**INSTRUCTIONS FOR THE TASK:**
Restate the Norilsk Nickel Eurobond article, starting at the words "This wasn’t the" and ending after "Rule 144A exemption.", with "qualified" renamed to "accredited".

**TEXT BLOCK:**
=-=-=-=-=
Deal of the Month: Norilsk Nickel’s $1bn seven-year Eurobond offering
by James C Scoville, corporate partner, Debevoise & Plimpton
On 28 October, OJSC MMC Norilsk Nickel, the largest diversified mining and metals company in Russia and the world’s largest producer of nickel and palladium, closed a $1bn (£622m) seven-year Eurobond offering with an annual coupon rate of 5.55 per cent.
The size of the deal is enough in itself to make headlines, but Eurobond issuances from Russian corporates aren’t as much of a rare sighting as they were a couple of years ago. In the first three quarters of 2013, 34 US dollar-denominated offerings had been made by Russian corporates for a value of $17.75bn.
However, the Russian Eurobond market had been quieter of late, and the hope is that the success of this offering will spark further activity in the sector.
This wasn’t the first Eurobond offering Norilsk Nickel has closed – as recently as April, it closed a $750m issuance – but it was the first Eurobond that the company opened up to qualified US investors by way of a tranche offered pursuant to the Rule 144A exemption.
=-=-=-=-=
**PROVIDED DATA:**

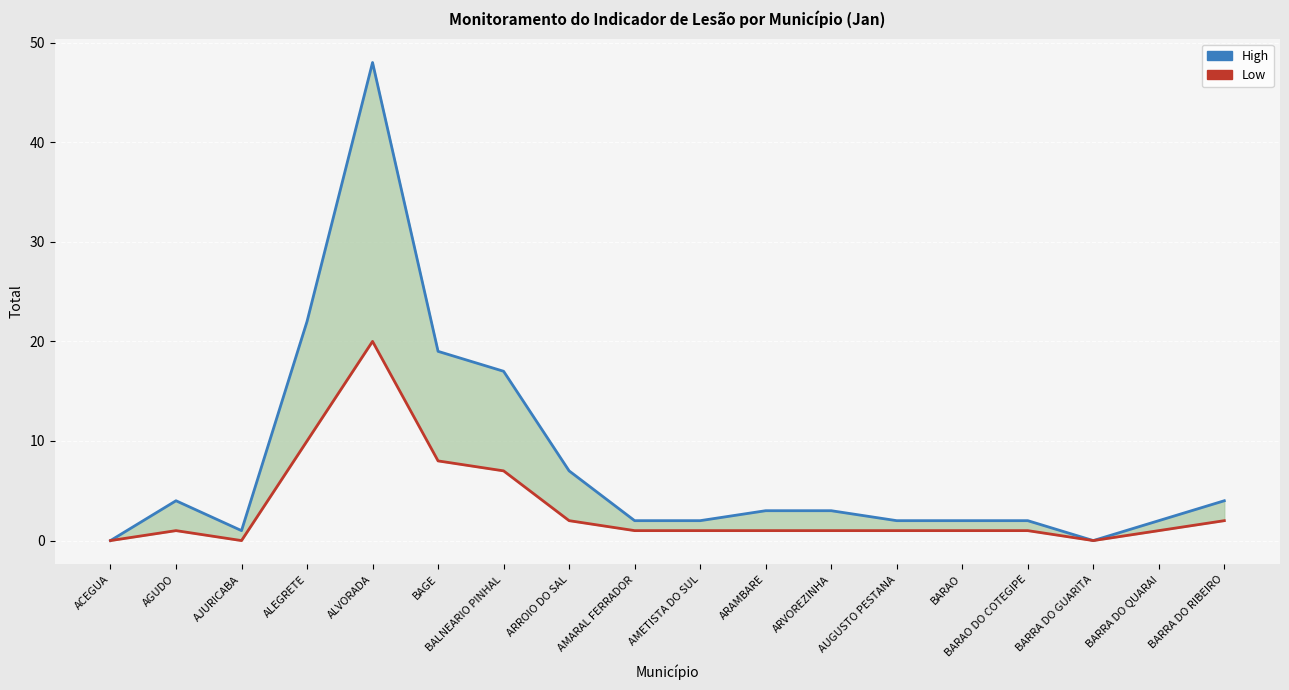

What is the sum of the High values at AUGUSTO PESTANA and BARRA DO GUARITA?

2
=-=-=-=-=
**TASK OUTPUT:**
This wasn’t the first Eurobond offering Norilsk Nickel has closed – as recently as April, it closed a $750m issuance – but it was the first Eurobond that the company opened up to accredited US investors by way of a tranche offered pursuant to the Rule 144A exemption.